Dana loaded up her backpack and after saying hi to people she headed off again and I hurried to make stones on my wee cottage. By this time I had relaxed, figuring what the heck, the world wouldn't stop turning if I didn't do everything as quickly as others. I also poured some of the Roo glue and the wood glue into containers to dip my brush and pick into. That little detail really speeded things up, not having to share the bottles. Shows you the state of nervous dithering I was in the day before, because that's the way I work at home anyway.

Gluing that little ledge around three sides was a real challenge. Eventually there will be red frames around those windows, and the windows themselves will have an antique look by filling each pane with glue.

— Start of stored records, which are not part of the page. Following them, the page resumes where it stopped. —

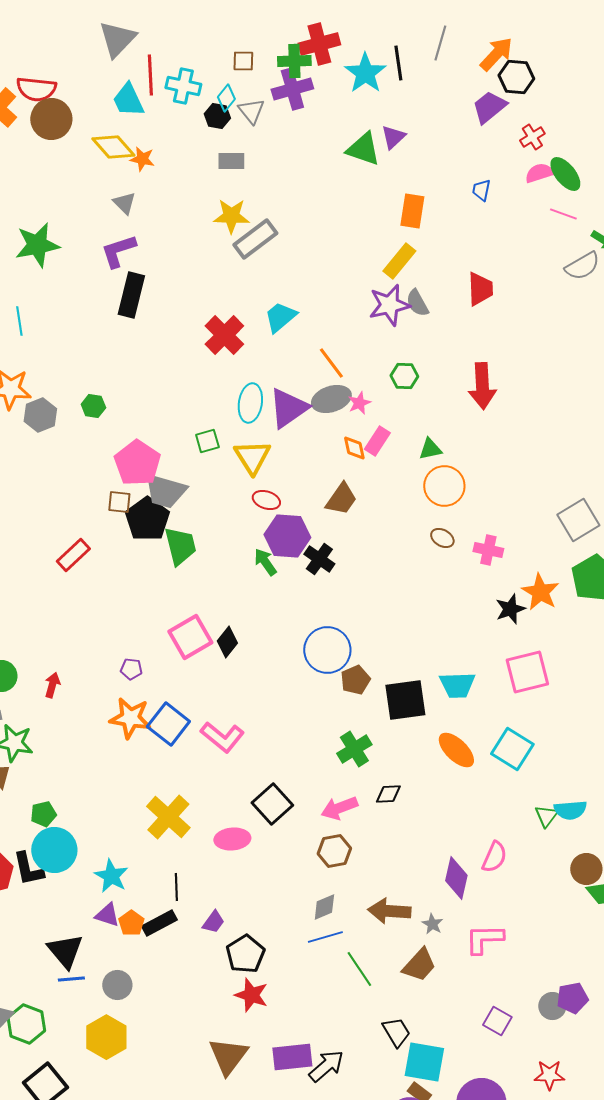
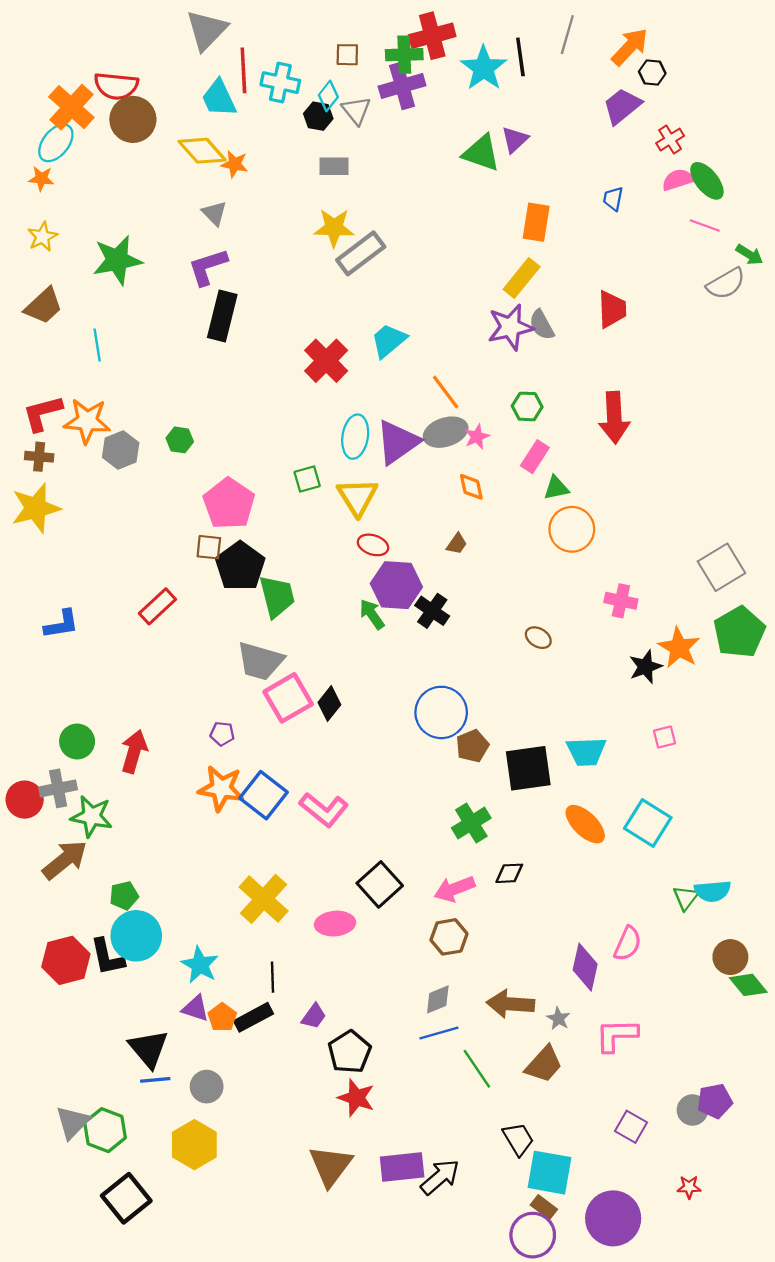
black hexagon: (516, 77) -> (652, 73), size x0.7
pink rectangle: (377, 441) -> (535, 457), moved
gray trapezoid: (165, 491) -> (260, 661), moved
brown trapezoid: (341, 499) -> (457, 544), size x0.6
brown ellipse: (442, 538) -> (538, 638), moved
pink square: (527, 672) -> (664, 737), size x0.5
red arrow: (52, 685) -> (134, 752), size x1.5
red star: (549, 1075) -> (689, 1187), size x0.7

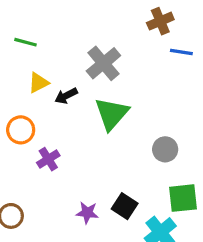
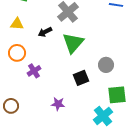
yellow triangle: (39, 83) -> (17, 24), moved, turned 32
black square: (125, 206) -> (81, 78), moved, turned 35

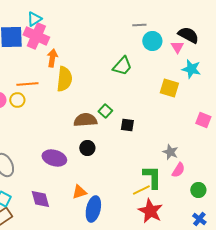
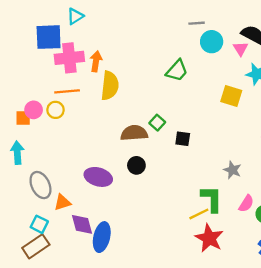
pink cross: (36, 36) -> (69, 58), moved, turned -30
pink semicircle: (178, 170) -> (246, 204), moved
orange triangle: (79, 192) -> (62, 202), moved
blue ellipse: (93, 209) -> (102, 237), moved

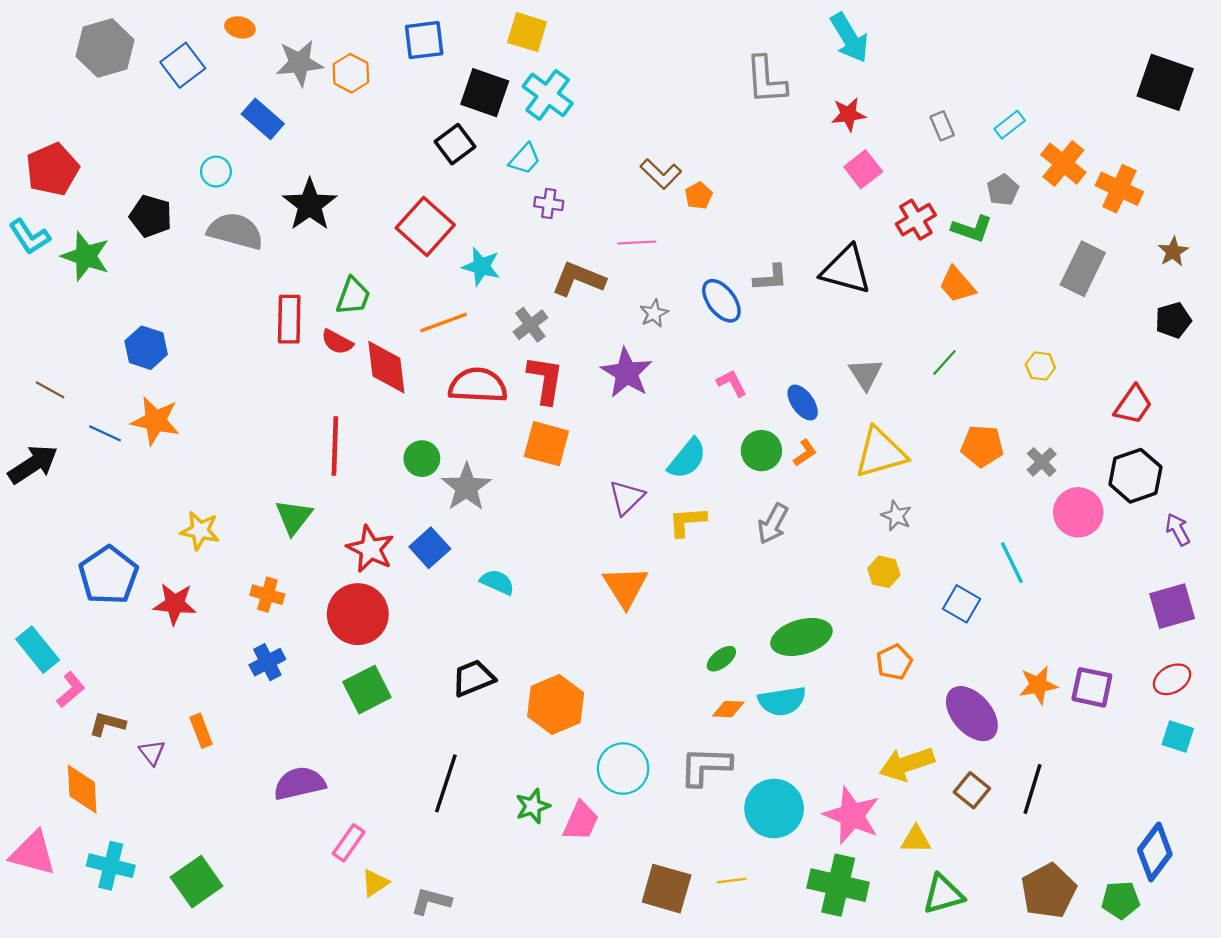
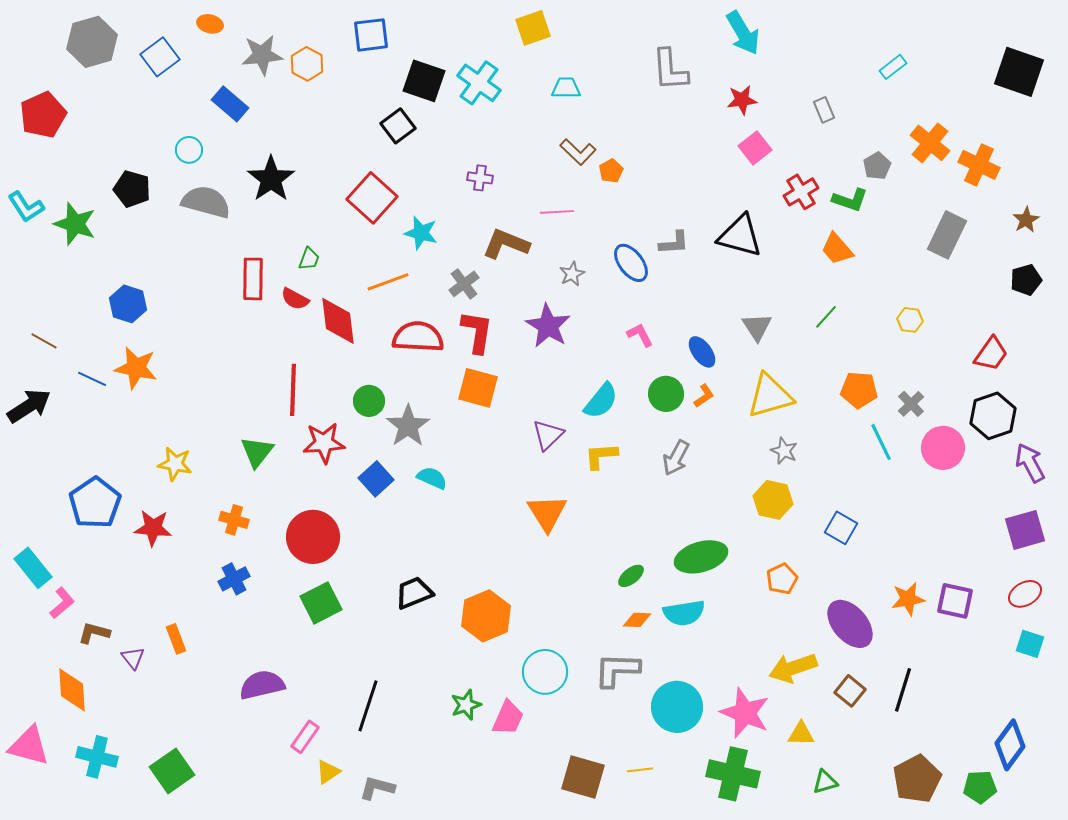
yellow square: (527, 32) -> (533, 28), moved, turned -36
cyan rectangle: (1010, 125) -> (893, 67), moved
cyan trapezoid: (525, 159) -> (566, 88), moved, turned -132
red pentagon: (52, 169) -> (43, 115), moved
green trapezoid: (353, 296) -> (309, 259), size x0.7
purple arrow: (1178, 529) -> (1030, 463), size x1.4
red star: (370, 549) -> (324, 443), moved, turned -30
cyan line: (1012, 563) -> (881, 442), moved
yellow hexagon: (884, 572) -> (773, 500), size x1.4
cyan semicircle: (497, 582) -> (432, 478), moved
black line: (446, 783) -> (368, 706), moved
green triangle: (943, 894) -> (825, 782), size x0.7

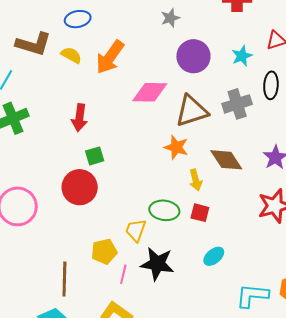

We are to use three different colors randomly dotted on the stones, then a dirty water wash, etc. Here I have begun the process of washing the stones with the first color, although my paint wasn't diluted enough. But I was too tired to care at that point, figuring I could redo it at home.

This is a view of the front entryway, with a piece of Suzanne's prototype's art. (At the end of the workshop she surprised us with a packet of all the art she had used in her prototype!)

The doorway is darkened so you can't see it here, but there are stairs going up to the next level. To the right is the sunken great room with two steps down; to the left is a doorway into the main part of the house. Eventually the rough edges will be covered in the floor and a red front door will be installed inside the porch.

This is the sunken great room. There will be red framing around the windows and doors eventually, and if I want to add a fireplace it will be between the two windows on the left.

Although it's not visible, to the right is the same type of wood floor on a raised subfloor. Once the interior finishing is done, I will lightly sand and then put either another coat of stain or a just a coat of wax finish on the floors because they have gotten quite scuffed in the construction process.

The workshop was to end at 1:00 but Suzanne said the room was available for the afternoon, although she would not be there, and some stayed to work.

I had gotten all the hard part done, although there will be touch ups in various areas of the stones, and I still need to layer the stone pieces on the steps' walls. Then I need to do the color washes on the stones and more on the house, adding exterior and interior doors and trims, and put one more wash on the as-yet-unattached shingled roof. Some participant who had already finished kindly added the first two washes to my roof - thanks!

I decided not to work any further that afternoon, so said my thank-you and goodbyes, knowing that I could do the finishing easily by following Suzanne's excellent instructions.

And, as I had hoped, this little cottage fit neatly into my QC carry-on bag.

My little Stone Briar Manor will take pride of place in my living room before too long, and I am confident that a story will come for it - surely. I would take another workshop from Suzanne and Andy in a heartbeat. It was a great learning experience and I feel much more confident about working on some unfinished houses that I have already started.